It's 7 pm and my two boys have fallen asleep. Earlier than usual i might add. But the whole day was an off schedule-wise anyway. I guess starting school two hours late threw the kids off their internal time clock as much as it did me.
It was a wild ride.
Once my 4-yr.-old Spencer got dropped off at his playschool shortly after 10am, all hell seem to break loose w/ his younger brother Cole. First there was the the coffee incident.
I turned my head for what seemed like two seconds in the kitchen only to find that he had dug his hand into the trashcan and pulled out the spent bag of coffee grounds (Millstone's medium roasted Foglifter) and spilled the tablespoon unconsciously left in the bag all over the floor. Then he managed to open the drawer that houses most of the kid videos and sprawled them across the family room floor. As I was cleaning up that mess, he stood in front of the cabinet full of snacks and pulled and pulled and pulled until the child-proof lock gave in like a Kryptonite lock on a bicycle messenger in Brooklyn: they promised me safety but I didn't get it. Then, my little monster did his best Denise The Menace impression when he stormed into his older brother's room and took his recently-made-out-of-an-old-baby-formula-can hand drum and preceeded to try and eat the rubber band that held the decorative cover slash drum skin over the plastic cap and tried to eat it. "Eat, Eat!" he said with a big smile on his face and slobber in the corner's of his mouth.
The crash & burn was coming and I could see it. Parents call this "the meltdown." So I dressed Cole up nice and warm and a little after noon we set off to pick up his bro from school at 1pm.
I knew he needed a nap and I needed some fresh air. Homie was crashed by the time I got to the end of the driveway. So I bought a daily paper to catch up on stats from the UNC basketball game I missed while at band practice the night before. I drove down the street to Spencer's school and picked him up.
"They had cupcakes for Edward's birthday," said his teacher. "So he may be a little jeeped up." This is good I thought as I had to make a quick run to the grocery store and didn't want Spencer to fall asleep on the way; but I needed to drive far enough that Cole got a good nap in. When I got to the Harris Teeter a short time later, the parking lot was mobbed with SWACOSS types. That's Southerners With A Chance Of Snow Syndrome folks. You know, the people who panic at the first sign of flurries and run out and buy milk, eggs and bottled water. Beer? Don't forget the beer.
These people do the same thing when hurricanes roll through.

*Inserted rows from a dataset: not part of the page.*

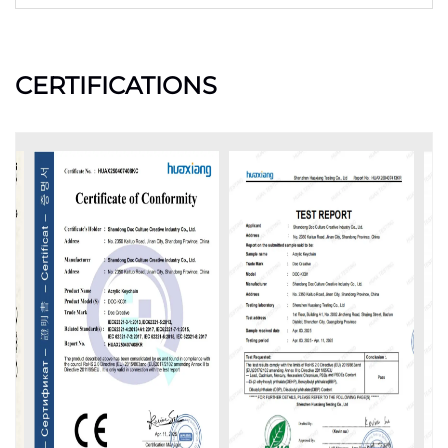
CERTIFICATIONS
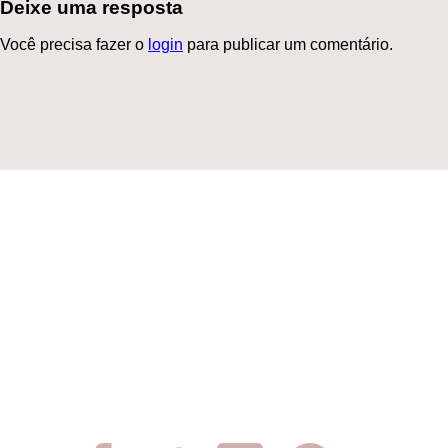
Deixe uma resposta
Você precisa fazer o
login
para publicar um comentário.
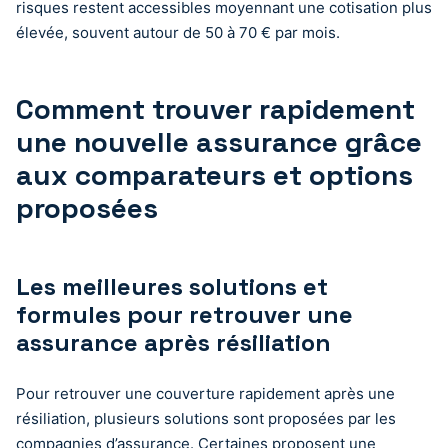
risques restent accessibles moyennant une cotisation plus
élevée, souvent autour de 50 à 70 € par mois.
Comment trouver rapidement
une nouvelle assurance grâce
aux comparateurs et options
proposées
Les meilleures solutions et
formules pour retrouver une
assurance après résiliation
Pour retrouver une couverture rapidement après une
résiliation, plusieurs solutions sont proposées par les
compagnies d’assurance. Certaines proposent une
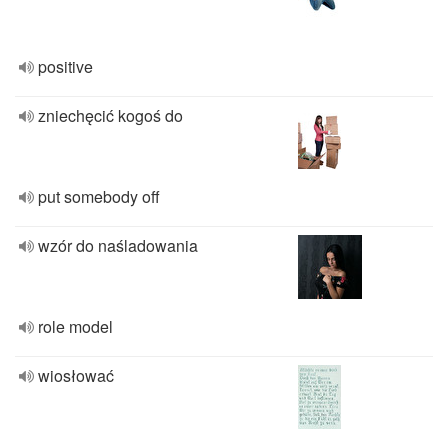
positive
zniechęcić kogoś do
put somebody off
wzór do naśladowania
role model
wiosłować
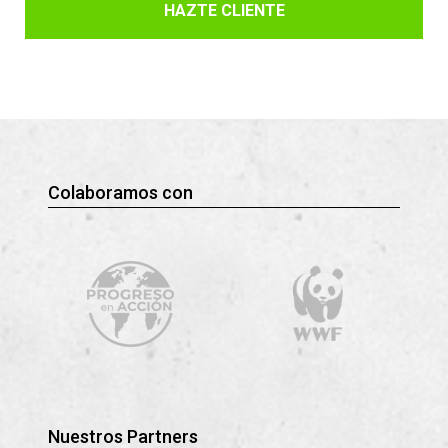
HAZTE CLIENTE
Colaboramos con
Nuestros Partners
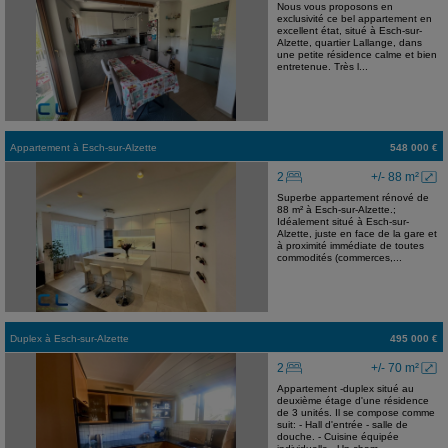
Nous vous proposons en
exclusivité ce bel appartement en
excellent état, situé à Esch-sur-
Alzette, quartier Lallange, dans
une petite résidence calme et bien
entretenue. Très l...
Appartement
à
Esch-sur-Alzette
548 000 €
2
+/- 88 m²
Superbe appartement rénové de
88 m² à Esch-sur-Alzette.;
Idéalement situé à Esch-sur-
Alzette, juste en face de la gare et
à proximité immédiate de toutes
commodités (commerces,...
Duplex
à
Esch-sur-Alzette
495 000 €
2
+/- 70 m²
Appartement -duplex situé au
deuxième étage d'une résidence
de 3 unités. Il se compose comme
suit: - Hall d'entrée - salle de
douche. - Cuisine équipée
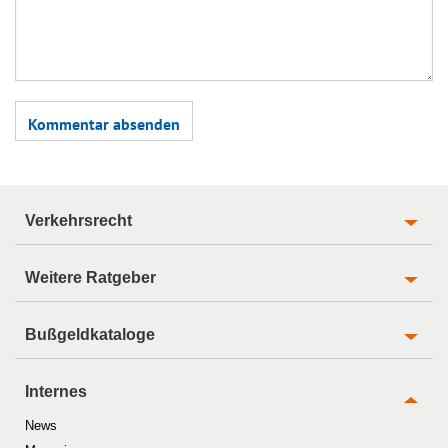
Verkehrsrecht
Weitere Ratgeber
Bußgeldkataloge
Internes
News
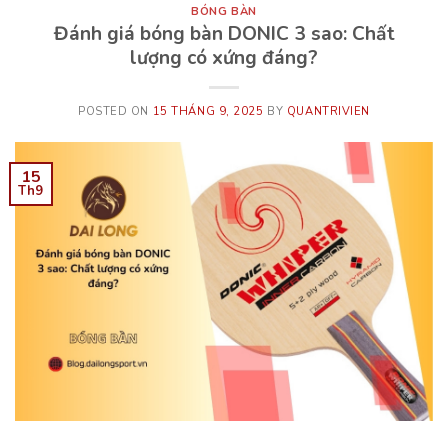
BÓNG BÀN
Đánh giá bóng bàn DONIC 3 sao: Chất
lượng có xứng đáng?
POSTED ON
15 THÁNG 9, 2025
BY
QUANTRIVIEN
15
Th9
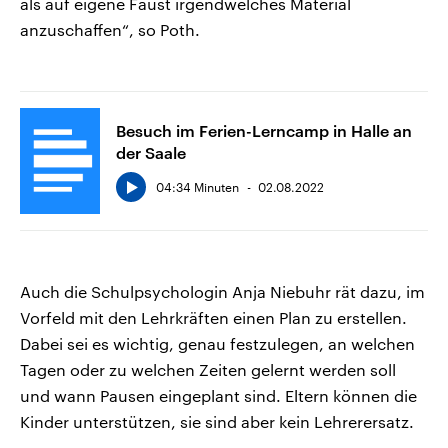
als auf eigene Faust irgendwelches Material
anzuschaffen“, so Poth.
Besuch im Ferien-Lerncamp in Halle an
der Saale
04:34 Minuten
02.08.2022
Auch die Schulpsychologin Anja Niebuhr rät dazu, im
Vorfeld mit den Lehrkräften einen Plan zu erstellen.
Dabei sei es wichtig, genau festzulegen, an welchen
Tagen oder zu welchen Zeiten gelernt werden soll
und wann Pausen eingeplant sind. Eltern können die
Kinder unterstützen, sie sind aber kein Lehrerersatz.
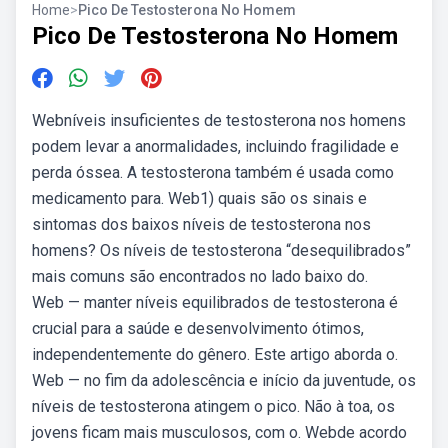
Home
>
Pico De Testosterona No Homem
Pico De Testosterona No Homem
Webníveis insuficientes de testosterona nos homens
podem levar a anormalidades, incluindo fragilidade e
perda óssea. A testosterona também é usada como
medicamento para. Web1) quais são os sinais e
sintomas dos baixos níveis de testosterona nos
homens? Os níveis de testosterona “desequilibrados”
mais comuns são encontrados no lado baixo do.
Web — manter níveis equilibrados de testosterona é
crucial para a saúde e desenvolvimento ótimos,
independentemente do gênero. Este artigo aborda o.
Web — no fim da adolescência e início da juventude, os
níveis de testosterona atingem o pico. Não à toa, os
jovens ficam mais musculosos, com o. Webde acordo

So I end up holding sleepyhead Cole while I push Spencer around in a cart trying to get a few meager essentials. By the time I'm in the checkout line, both are crashed out. Spencer in the shopping cart and Cole on my shoulder. All I'm thinking is goddamn I wish they had one of those lil Starbucks coffee bars in the joint because I sure could use a lift. I want a shoulder to nap on myself.